White House officials said they were watching developments "very closely", but there were no plans for now to reschedule a visit that has already twice been postponed.

The volcano, on the outskirts of Yogyakarta city in Central Java, began spewing lava, superheated gas and deadly clouds of ash two weeks ago and has so far killed over 120 people and forced the evacuation of more than 150,000.

While the volcano is around 600 kilometres east of the capital, Jakarta, and authorities there said it had no impact on flying conditions, many international airlines cancelled services to the country's main Sukarno-Hatta airport.

"Several foreign airlines have cancelled flights, but actually the impact of Merapi is not disturbing air traffic (in Jakarta)," said Sutopo Purwo Nugroho, the director of disaster risk reduction at the National Disaster Mitigation Agency.
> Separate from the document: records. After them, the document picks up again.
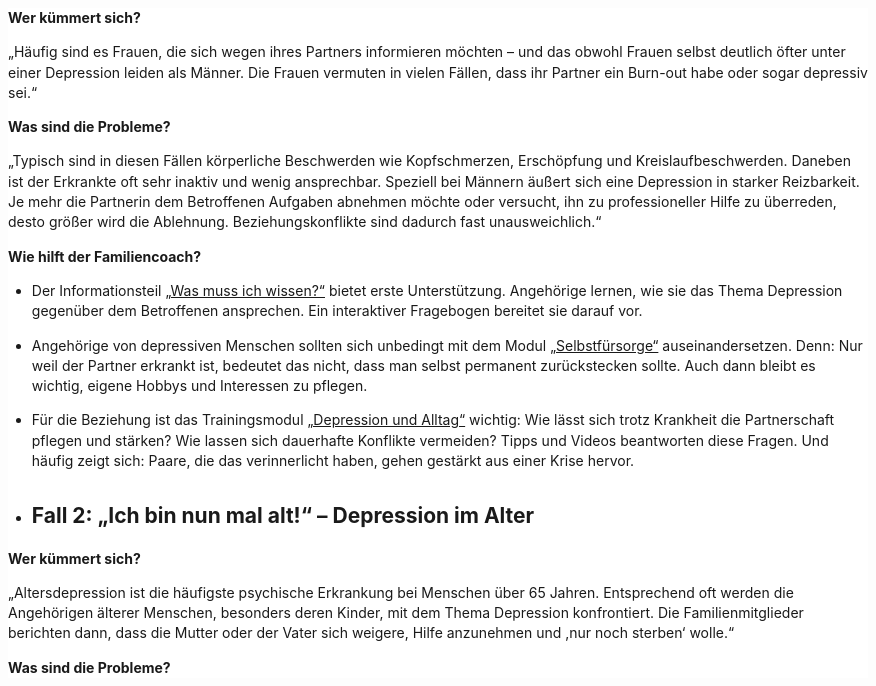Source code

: 
**Wer kümmert sich?**



„Häufig sind es Frauen, die sich wegen ihres Partners informieren möchten – und das obwohl Frauen selbst deutlich öfter unter einer Depression leiden als Männer. Die Frauen vermuten in vielen Fällen, dass ihr Partner ein Burn-out habe oder sogar depressiv sei.“



**Was sind die Probleme?**



„Typisch sind in diesen Fällen körperliche Beschwerden wie Kopfschmerzen, Erschöpfung und Kreislaufbeschwerden. Daneben ist der Erkrankte oft sehr inaktiv und wenig ansprechbar. Speziell bei Männern äußert sich eine Depression in starker Reizbarkeit. Je mehr die Partnerin dem Betroffenen Aufgaben abnehmen möchte oder versucht, ihn zu professioneller Hilfe zu überreden, desto größer wird die Ablehnung. Beziehungskonflikte sind dadurch fast unausweichlich.“



**Wie hilft der Familiencoach?**



- Der Informationsteil [„Was muss ich wissen?“](https://depression.aok.de/was-muss-ich-wissen/ "Externer Link. Die Seite öffnet sich in einem neuen Browserfenster.") bietet erste Unterstützung. Angehörige lernen, wie sie das Thema Depression gegenüber dem Betroffenen ansprechen. Ein interaktiver Fragebogen bereitet sie darauf vor.
- Angehörige von depressiven Menschen sollten sich unbedingt mit dem Modul [„Selbstfürsorge“](https://depression.aok.de/selbstfuersorge// "Externer Link. Die Seite öffnet sich in einem neuen Browserfenster.") auseinandersetzen. Denn: Nur weil der Partner erkrankt ist, bedeutet das nicht, dass man selbst permanent zurückstecken sollte. Auch dann bleibt es wichtig, eigene Hobbys und Interessen zu pflegen.
- Für die Beziehung ist das Trainingsmodul [„Depression und Alltag“](https://depression.aok.de/depression-und-alltag// "Externer Link. Die Seite öffnet sich in einem neuen Browserfenster.") wichtig: Wie lässt sich trotz Krankheit die Partnerschaft pflegen und stärken? Wie lassen sich dauerhafte Konflikte vermeiden? Tipps und Videos beantworten diese Fragen. Und häufig zeigt sich: Paare, die das verinnerlicht haben, gehen gestärkt aus einer Krise hervor.

- ## Fall 2: „Ich bin nun mal alt!“ – Depression im Alter









**Wer kümmert sich?**



„Altersdepression ist die häufigste psychische Erkrankung bei Menschen über 65 Jahren. Entsprechend oft werden die Angehörigen älterer Menschen, besonders deren Kinder, mit dem Thema Depression konfrontiert. Die Familienmitglieder berichten dann, dass die Mutter oder der Vater sich weigere, Hilfe anzunehmen und ,nur noch sterben‘ wolle.“



**Was sind die Probleme?**

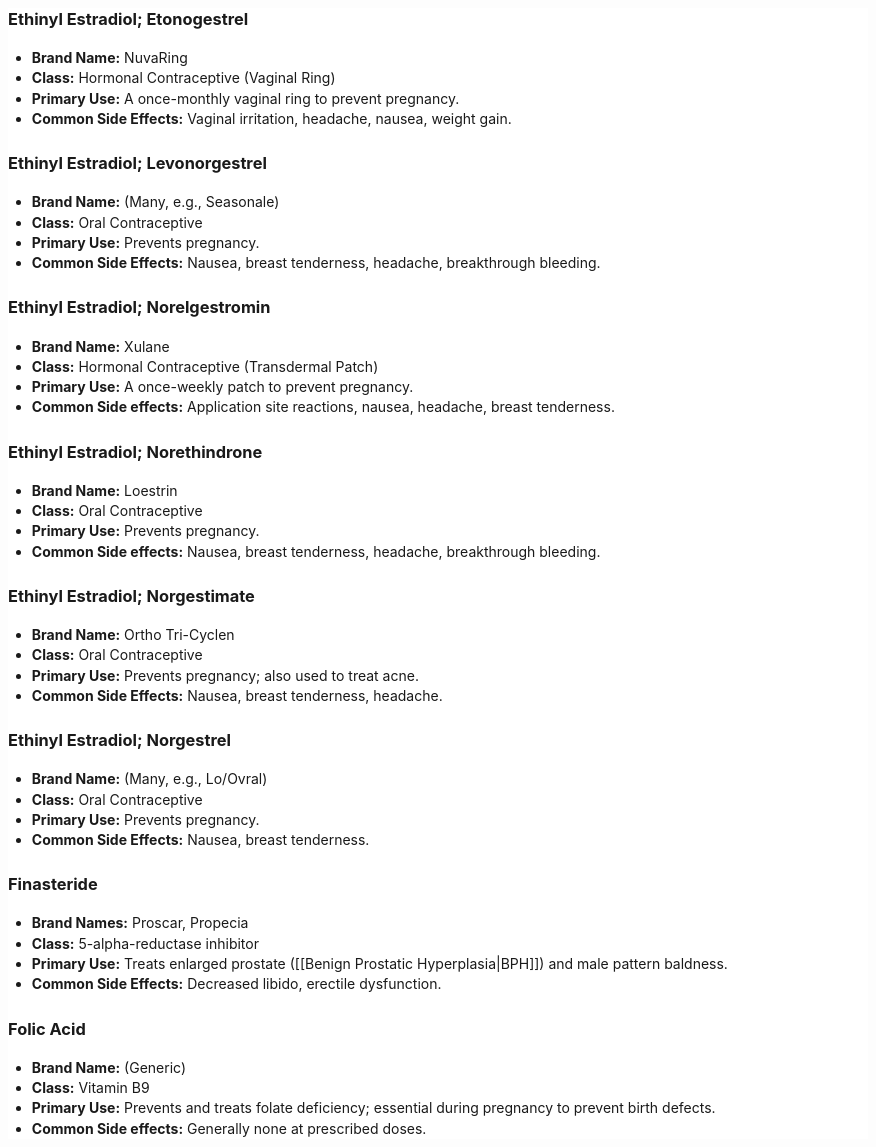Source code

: ### Ethinyl Estradiol; Etonogestrel
- **Brand Name:** NuvaRing
- **Class:** Hormonal Contraceptive (Vaginal Ring)
- **Primary Use:** A once-monthly vaginal ring to prevent pregnancy.
- **Common Side Effects:** Vaginal irritation, headache, nausea, weight gain.

### Ethinyl Estradiol; Levonorgestrel
- **Brand Name:** (Many, e.g., Seasonale)
- **Class:** Oral Contraceptive
- **Primary Use:** Prevents pregnancy.
- **Common Side Effects:** Nausea, breast tenderness, headache, breakthrough bleeding.

### Ethinyl Estradiol; Norelgestromin
- **Brand Name:** Xulane
- **Class:** Hormonal Contraceptive (Transdermal Patch)
- **Primary Use:** A once-weekly patch to prevent pregnancy.
- **Common Side effects:** Application site reactions, nausea, headache, breast tenderness.

### Ethinyl Estradiol; Norethindrone
- **Brand Name:** Loestrin
- **Class:** Oral Contraceptive
- **Primary Use:** Prevents pregnancy.
- **Common Side effects:** Nausea, breast tenderness, headache, breakthrough bleeding.

### Ethinyl Estradiol; Norgestimate
- **Brand Name:** Ortho Tri-Cyclen
- **Class:** Oral Contraceptive
- **Primary Use:** Prevents pregnancy; also used to treat acne.
- **Common Side Effects:** Nausea, breast tenderness, headache.

### Ethinyl Estradiol; Norgestrel
- **Brand Name:** (Many, e.g., Lo/Ovral)
- **Class:** Oral Contraceptive
- **Primary Use:** Prevents pregnancy.
- **Common Side Effects:** Nausea, breast tenderness.

### Finasteride
- **Brand Names:** Proscar, Propecia
- **Class:** 5-alpha-reductase inhibitor
- **Primary Use:** Treats enlarged prostate ([[Benign Prostatic Hyperplasia|BPH]]) and male pattern baldness.
- **Common Side Effects:** Decreased libido, erectile dysfunction.

### Folic Acid
- **Brand Name:** (Generic)
- **Class:** Vitamin B9
- **Primary Use:** Prevents and treats folate deficiency; essential during pregnancy to prevent birth defects.
- **Common Side effects:** Generally none at prescribed doses.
"We are following the developments very carefully," said Ben Rhodes, White House deputy national security advisor, in Mumbai, India, where Obama is on the first leg of a 10-day Asia tour.

A British Airways flight came close to crashing three decades ago after its engines sucked in ash from another Indonesian Volcano, Mount Galunnggung, south east of Jakarta.

Obama has twice postponed visits to Indonesia - where he lived for several years as a child with his mother - the first time in March as he struggled to push through a health reform bill in the US and the second in June following the BP oil spill in the Gulf of Mexico.